The Delicate Balance: Patience
Inspired by the ancient book of wisdom; The Tao Te Ching: Verse Fifteen
The Tao masters of antiquity, subtle wonders through mystery
Depths that cannot be discerned because one cannot discern them
Therefore one is forced to describe the appearance Hesitant, like crossing a wintry river; cautious, like fearing four neighbors
Solemn, like a guest; loose, like ice about to melt Genuine, like plain wood, open, like a valley Opaque, like muddy water Who can be muddled yet desist in stillness gradually become clear?
Who can be serene yet persist in motion gradually come alive? One who holds this Tao does not wish to be overfilled
Because one is not overfilled; therefore one can preserve and not create anew
It is hard to image life 500 years before the time of Jesus as hectic. Yet, it must have been. Why else would Lao Tzu compose a verse of the Tao Te Ching reminding everyone to slow down and be mindful of all that is around you?
I am concerned about the pace of life today. I am concerned that I can’t keep up. I’m concerned that I am not certain I want to keep up. I am concerned that I arrive at work all too often not remembering the ride in the car. Lately, I am troubled by the thought that I am not walking my path but running down it at such a speed that I am going to fly by my intended destination.
Slowing down is not something that comes easily to me. I am venturing that it does not come easily to most professional or family caregivers. The thought does drift through my conscious mind every now and then. Customarily, I ignore it. I continue at the same pace or faster. I ignore the signals that I need to rest until the Universeslaps me in the back of my head with sickness, the flare up of an old knee injury or even a fender bender and asks, “Do you hear me now?”

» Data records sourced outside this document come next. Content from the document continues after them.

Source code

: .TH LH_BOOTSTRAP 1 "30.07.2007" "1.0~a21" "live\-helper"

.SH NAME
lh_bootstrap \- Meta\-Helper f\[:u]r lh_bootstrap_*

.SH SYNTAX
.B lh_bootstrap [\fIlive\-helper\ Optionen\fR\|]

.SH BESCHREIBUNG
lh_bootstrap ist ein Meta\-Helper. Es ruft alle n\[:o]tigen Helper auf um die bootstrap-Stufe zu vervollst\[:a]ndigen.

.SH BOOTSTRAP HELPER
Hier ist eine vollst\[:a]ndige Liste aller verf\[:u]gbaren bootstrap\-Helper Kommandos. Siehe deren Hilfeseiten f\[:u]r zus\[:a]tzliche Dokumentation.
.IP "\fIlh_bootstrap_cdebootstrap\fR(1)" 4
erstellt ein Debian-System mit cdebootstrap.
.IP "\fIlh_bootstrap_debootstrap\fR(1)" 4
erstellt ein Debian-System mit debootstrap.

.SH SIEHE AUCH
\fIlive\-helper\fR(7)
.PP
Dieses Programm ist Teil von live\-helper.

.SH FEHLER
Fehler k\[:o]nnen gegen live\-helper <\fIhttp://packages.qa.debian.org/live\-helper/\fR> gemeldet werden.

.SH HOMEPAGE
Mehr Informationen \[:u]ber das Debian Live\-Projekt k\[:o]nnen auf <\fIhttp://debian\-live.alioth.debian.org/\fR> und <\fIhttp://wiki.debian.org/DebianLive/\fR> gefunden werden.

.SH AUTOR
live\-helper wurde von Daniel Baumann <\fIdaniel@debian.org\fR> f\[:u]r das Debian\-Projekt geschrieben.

Is living and working under a sense of urgency necessary to accomplish anything meaningful in this mundane world? Do I really need two phones and several other Internet accessible devices to be productive? In an age when we are all expected to be outcome oriented is it sacrilegious to be concerned about the process and the people involved in that process? Is the journey no longer of any value? Is it just about the destination? I believe that it is possible to be active, engaged and yet calm and patient. Now if I could only figure out how to manifest that belief.
I think the first step is to tell my ego, the voice of my insecurities, to shut up. Enough with the relentless thoughts of doom and retribution for venturing to consider that there may be an alternative to living in the fast lane. You can have a great work ethic without having to make yourself sick to convince yourself or anyone else that you are capable of achieving much.
Embracing your Yin/Feminine energy is also a good place to start. Till some soil, plant your hopes and dreams, and watch them take root. Nurture them to be yielding and adaptable to the winds of impermanence. Be patient and receptive to whatever shows up. I realize that is like asking water from the moon but try to sway. Be patient and aware.
I honor the law of attraction. I honestly believe that you can create the life you envision but remember it is not the law of insistence. All will come when it is supposed to. Nothing could or will ever change this. I sometimes think that when prayers are answered it is because you’ve somehow aligned your request with the intended timetable for that manifestation.
Slow down. Don’t be hurried or harried. Breathe. Look around you and be in each step to the best you are able. See the synchronicity of life. You will be amazed how your life will flow to you and how you will flow with it.